Within just a few minutes the fire crews stabilized the car so that it couldn't roll or move.  A Narberth Ambulance team member was inserted into the vehicle to attend to the worst of any injuries and to protect the victim from breaking glass or metal shards from the destructive forces of pry bars and hydraulic rescue tools.  Chainsaws roared and growled as their destructive chained teeth ate into the tree limbs as if they were butter helping to remove significant portions of the tree from the vehicle.  The rescue crews kept a wary eye out from hitting the now dead power lines.  Hitting a power line active or dead with a chainsaw, even though the power was off could be deadly for the rescuer.  Accidentally hitting one could cause the wire to snap back hitting a rescuer with such force it could sever a hand or limb or worse.

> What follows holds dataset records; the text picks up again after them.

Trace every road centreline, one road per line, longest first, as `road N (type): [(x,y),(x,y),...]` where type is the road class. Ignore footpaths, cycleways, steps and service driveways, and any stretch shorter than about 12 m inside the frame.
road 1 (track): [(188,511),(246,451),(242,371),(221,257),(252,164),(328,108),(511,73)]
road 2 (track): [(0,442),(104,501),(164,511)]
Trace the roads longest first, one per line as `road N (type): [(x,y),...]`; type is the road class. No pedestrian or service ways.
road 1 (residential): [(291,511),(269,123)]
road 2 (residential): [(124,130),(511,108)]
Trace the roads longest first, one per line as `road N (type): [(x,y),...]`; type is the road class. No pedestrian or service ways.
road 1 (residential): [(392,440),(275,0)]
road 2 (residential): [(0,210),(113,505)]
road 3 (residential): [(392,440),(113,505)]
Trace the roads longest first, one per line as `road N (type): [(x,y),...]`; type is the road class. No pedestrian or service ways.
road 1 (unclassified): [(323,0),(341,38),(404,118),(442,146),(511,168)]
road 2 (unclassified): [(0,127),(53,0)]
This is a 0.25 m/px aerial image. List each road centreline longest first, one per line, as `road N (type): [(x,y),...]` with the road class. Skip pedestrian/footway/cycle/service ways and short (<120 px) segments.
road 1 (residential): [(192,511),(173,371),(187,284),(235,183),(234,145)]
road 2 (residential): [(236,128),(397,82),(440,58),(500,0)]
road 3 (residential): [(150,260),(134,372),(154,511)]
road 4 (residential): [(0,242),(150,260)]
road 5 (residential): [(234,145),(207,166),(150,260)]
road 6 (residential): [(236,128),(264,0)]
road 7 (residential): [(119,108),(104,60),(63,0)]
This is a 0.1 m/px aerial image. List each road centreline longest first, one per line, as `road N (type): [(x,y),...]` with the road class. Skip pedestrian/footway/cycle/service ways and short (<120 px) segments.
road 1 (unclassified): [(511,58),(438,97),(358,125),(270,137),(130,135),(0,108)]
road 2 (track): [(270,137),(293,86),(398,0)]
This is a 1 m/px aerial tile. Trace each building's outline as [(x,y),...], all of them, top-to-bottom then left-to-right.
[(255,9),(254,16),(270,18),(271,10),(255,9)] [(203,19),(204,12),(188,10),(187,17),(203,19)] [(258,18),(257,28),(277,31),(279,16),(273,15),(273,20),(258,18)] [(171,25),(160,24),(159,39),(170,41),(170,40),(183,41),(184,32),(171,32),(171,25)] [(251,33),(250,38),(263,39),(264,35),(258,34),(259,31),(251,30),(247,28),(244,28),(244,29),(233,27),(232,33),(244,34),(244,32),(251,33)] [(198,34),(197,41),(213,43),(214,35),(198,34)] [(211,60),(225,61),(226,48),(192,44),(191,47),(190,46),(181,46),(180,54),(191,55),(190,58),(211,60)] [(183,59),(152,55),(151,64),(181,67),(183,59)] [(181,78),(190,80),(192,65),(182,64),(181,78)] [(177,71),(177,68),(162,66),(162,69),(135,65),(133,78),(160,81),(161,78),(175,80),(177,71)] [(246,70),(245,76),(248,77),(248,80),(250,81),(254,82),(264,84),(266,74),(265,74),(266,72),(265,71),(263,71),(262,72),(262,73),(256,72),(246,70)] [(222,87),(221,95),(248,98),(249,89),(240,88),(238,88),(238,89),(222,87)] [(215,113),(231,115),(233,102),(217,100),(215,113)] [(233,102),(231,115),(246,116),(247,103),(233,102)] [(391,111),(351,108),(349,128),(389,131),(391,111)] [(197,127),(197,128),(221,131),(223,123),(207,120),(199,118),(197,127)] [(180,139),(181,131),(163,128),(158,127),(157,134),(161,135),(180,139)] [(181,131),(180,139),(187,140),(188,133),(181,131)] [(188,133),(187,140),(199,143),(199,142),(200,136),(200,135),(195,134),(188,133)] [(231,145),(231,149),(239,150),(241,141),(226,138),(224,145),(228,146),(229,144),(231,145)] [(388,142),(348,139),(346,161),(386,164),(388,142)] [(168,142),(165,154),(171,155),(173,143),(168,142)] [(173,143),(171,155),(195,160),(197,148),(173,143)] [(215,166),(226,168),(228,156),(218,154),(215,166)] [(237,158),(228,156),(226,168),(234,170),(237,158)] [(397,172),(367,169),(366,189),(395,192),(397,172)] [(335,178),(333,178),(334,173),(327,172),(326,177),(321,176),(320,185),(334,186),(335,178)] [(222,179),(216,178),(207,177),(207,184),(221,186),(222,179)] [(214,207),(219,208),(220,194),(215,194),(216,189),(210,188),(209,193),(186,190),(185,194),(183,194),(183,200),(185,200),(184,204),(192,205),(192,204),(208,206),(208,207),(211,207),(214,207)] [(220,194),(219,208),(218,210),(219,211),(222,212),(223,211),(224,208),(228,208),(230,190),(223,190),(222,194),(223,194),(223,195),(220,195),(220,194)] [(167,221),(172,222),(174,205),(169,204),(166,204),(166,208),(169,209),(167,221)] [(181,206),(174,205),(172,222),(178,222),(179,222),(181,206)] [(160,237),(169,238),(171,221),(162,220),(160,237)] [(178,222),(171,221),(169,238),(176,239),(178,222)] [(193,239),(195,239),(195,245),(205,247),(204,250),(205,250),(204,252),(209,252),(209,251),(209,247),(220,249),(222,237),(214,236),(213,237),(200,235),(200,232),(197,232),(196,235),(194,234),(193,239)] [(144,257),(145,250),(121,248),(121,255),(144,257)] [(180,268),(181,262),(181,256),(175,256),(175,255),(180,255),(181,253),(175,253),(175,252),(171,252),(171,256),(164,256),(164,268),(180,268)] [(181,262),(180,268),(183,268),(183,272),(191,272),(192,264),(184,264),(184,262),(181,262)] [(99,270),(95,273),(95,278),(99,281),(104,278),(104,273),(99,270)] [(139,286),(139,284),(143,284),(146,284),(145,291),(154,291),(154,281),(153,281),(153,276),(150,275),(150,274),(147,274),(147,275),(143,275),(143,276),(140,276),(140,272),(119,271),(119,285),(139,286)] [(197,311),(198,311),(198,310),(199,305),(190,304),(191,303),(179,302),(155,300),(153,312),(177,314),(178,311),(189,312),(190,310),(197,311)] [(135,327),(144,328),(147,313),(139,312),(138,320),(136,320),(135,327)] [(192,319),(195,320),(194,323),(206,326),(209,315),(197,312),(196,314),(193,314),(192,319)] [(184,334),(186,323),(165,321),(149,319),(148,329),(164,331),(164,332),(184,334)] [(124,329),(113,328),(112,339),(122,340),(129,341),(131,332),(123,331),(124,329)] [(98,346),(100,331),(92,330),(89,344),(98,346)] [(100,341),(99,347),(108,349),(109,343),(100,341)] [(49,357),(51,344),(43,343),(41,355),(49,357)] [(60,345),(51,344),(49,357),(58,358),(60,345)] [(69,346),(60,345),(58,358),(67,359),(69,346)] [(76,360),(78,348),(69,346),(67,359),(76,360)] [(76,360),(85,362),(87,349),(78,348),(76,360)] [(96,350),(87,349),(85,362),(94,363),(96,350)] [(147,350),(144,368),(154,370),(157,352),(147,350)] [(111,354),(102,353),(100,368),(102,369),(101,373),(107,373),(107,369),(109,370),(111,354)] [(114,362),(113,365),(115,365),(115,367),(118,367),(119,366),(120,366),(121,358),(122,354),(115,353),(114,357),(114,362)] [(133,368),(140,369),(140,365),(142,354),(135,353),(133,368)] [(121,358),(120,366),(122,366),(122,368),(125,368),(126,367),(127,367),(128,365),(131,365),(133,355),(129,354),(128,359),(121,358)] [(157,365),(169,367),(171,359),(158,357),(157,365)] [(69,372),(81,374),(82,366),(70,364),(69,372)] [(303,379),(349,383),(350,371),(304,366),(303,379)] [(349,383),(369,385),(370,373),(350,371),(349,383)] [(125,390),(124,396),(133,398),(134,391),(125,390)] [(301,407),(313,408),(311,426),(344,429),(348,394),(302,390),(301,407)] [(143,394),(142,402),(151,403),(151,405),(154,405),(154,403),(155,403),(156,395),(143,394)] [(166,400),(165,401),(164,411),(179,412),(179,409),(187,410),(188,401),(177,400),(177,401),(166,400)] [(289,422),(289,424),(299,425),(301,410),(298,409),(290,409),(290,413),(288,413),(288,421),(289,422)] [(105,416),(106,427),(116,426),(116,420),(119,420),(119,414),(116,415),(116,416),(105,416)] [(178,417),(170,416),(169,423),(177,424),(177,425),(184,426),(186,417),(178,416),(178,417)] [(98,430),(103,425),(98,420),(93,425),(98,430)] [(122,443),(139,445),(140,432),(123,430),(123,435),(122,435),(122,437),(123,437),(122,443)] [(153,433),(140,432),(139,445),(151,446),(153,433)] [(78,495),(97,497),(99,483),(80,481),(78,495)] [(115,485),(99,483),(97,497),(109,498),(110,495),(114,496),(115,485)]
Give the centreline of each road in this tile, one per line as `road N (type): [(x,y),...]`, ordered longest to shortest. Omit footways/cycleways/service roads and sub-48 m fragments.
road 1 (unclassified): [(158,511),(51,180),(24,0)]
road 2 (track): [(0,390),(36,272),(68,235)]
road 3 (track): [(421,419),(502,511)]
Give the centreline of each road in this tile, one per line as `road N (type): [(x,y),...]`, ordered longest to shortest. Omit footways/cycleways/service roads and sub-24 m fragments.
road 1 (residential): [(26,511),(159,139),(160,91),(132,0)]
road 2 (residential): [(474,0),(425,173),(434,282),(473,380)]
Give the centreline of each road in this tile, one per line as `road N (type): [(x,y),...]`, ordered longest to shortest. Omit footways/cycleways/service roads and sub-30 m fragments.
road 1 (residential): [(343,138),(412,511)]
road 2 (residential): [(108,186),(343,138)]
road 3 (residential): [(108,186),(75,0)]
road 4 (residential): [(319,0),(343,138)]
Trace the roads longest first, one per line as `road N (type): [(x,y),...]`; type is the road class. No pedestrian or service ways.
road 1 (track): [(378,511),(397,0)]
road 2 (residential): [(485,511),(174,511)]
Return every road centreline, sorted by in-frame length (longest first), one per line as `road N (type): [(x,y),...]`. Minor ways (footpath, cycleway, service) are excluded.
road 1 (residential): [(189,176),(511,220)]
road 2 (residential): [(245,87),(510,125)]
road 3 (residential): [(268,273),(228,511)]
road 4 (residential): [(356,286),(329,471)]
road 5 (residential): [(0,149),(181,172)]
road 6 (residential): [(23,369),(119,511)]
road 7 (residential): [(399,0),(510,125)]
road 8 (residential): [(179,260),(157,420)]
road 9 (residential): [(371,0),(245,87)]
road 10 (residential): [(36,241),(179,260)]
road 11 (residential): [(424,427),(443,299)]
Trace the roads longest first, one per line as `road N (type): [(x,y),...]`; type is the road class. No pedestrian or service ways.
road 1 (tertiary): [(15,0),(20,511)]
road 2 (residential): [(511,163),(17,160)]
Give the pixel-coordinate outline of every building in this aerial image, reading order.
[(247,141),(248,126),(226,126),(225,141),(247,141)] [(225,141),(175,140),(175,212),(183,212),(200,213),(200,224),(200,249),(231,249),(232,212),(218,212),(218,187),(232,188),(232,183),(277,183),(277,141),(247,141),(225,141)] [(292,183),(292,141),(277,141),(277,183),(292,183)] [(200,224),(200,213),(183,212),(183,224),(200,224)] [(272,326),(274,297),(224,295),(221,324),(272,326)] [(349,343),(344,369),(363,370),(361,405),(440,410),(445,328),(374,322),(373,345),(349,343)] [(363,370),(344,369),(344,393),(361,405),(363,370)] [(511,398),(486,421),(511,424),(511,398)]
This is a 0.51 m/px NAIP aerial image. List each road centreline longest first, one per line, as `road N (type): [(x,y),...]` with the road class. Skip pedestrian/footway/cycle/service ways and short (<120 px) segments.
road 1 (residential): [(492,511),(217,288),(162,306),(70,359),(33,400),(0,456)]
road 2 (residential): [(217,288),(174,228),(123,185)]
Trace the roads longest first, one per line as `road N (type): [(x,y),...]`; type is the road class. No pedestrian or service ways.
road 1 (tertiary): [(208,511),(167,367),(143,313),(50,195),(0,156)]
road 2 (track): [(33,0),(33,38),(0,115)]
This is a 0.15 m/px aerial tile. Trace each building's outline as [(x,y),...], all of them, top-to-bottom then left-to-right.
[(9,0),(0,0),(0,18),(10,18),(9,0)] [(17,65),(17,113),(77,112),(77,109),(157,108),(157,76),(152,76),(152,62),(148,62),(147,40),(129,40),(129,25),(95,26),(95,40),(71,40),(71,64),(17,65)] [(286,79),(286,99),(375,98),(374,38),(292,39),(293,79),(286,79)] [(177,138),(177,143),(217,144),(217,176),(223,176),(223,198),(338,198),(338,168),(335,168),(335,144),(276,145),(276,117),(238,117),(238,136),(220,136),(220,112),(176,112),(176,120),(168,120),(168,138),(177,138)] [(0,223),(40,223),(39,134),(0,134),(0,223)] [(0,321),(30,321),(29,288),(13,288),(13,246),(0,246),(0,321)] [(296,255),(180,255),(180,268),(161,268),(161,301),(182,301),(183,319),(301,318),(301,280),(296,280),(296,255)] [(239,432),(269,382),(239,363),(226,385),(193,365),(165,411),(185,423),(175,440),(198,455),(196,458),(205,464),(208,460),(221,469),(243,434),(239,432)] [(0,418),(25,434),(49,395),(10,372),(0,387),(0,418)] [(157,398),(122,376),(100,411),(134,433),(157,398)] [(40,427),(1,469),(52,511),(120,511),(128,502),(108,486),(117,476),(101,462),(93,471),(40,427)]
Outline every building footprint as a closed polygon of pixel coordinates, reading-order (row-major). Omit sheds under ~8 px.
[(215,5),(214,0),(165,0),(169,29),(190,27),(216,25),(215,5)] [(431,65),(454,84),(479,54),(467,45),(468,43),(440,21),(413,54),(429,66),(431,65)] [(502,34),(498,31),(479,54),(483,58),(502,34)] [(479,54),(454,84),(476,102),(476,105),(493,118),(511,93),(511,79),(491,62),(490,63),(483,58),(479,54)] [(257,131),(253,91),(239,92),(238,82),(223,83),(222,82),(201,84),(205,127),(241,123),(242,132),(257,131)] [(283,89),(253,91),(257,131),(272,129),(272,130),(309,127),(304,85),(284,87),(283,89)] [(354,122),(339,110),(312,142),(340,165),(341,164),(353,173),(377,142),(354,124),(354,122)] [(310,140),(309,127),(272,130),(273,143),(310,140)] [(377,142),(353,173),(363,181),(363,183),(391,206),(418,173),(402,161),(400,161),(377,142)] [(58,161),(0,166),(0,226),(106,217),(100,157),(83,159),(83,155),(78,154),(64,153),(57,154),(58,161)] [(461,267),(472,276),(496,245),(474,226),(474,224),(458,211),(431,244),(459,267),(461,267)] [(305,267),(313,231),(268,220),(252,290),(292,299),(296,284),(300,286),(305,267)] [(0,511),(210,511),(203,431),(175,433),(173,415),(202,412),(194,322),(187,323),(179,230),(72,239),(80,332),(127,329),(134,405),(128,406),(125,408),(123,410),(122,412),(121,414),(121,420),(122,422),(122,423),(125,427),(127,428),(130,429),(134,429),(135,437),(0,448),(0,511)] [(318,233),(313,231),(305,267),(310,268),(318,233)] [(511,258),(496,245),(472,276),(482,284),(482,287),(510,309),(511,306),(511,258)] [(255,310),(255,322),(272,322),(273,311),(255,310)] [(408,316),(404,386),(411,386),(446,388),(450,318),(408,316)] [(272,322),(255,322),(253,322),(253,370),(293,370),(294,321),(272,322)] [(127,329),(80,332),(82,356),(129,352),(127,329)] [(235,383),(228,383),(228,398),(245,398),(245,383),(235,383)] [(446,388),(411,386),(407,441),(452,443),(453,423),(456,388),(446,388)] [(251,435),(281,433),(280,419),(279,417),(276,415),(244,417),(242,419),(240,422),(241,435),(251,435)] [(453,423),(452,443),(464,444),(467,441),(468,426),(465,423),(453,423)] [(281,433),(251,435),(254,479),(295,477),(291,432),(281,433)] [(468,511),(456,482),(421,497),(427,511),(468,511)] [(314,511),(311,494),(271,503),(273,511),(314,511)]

Sunil Patel who witnessed the event was on his way to work in Blue Bell.  He relayed that he was stunned to learn that the majority of the rescuers were volunteers and they were not paid to be there.  Patel lives in West Philadelphia and didn't realize that people existed who trained to help others without any pay or recognition. He was taken aback by the thought that their volunteering could cause them to be hurt or worse.   He thought that like Philadelphia, PA all of the fire and EMS persons are paid.

TAPinto reached out to the EMS, Fire, and Police for details of the victim's injuries and they learned that one person was transported to Lankenau Hospital for treatment.   The ER department at Lankenau referred TAPinto to Lower Merion Township for details.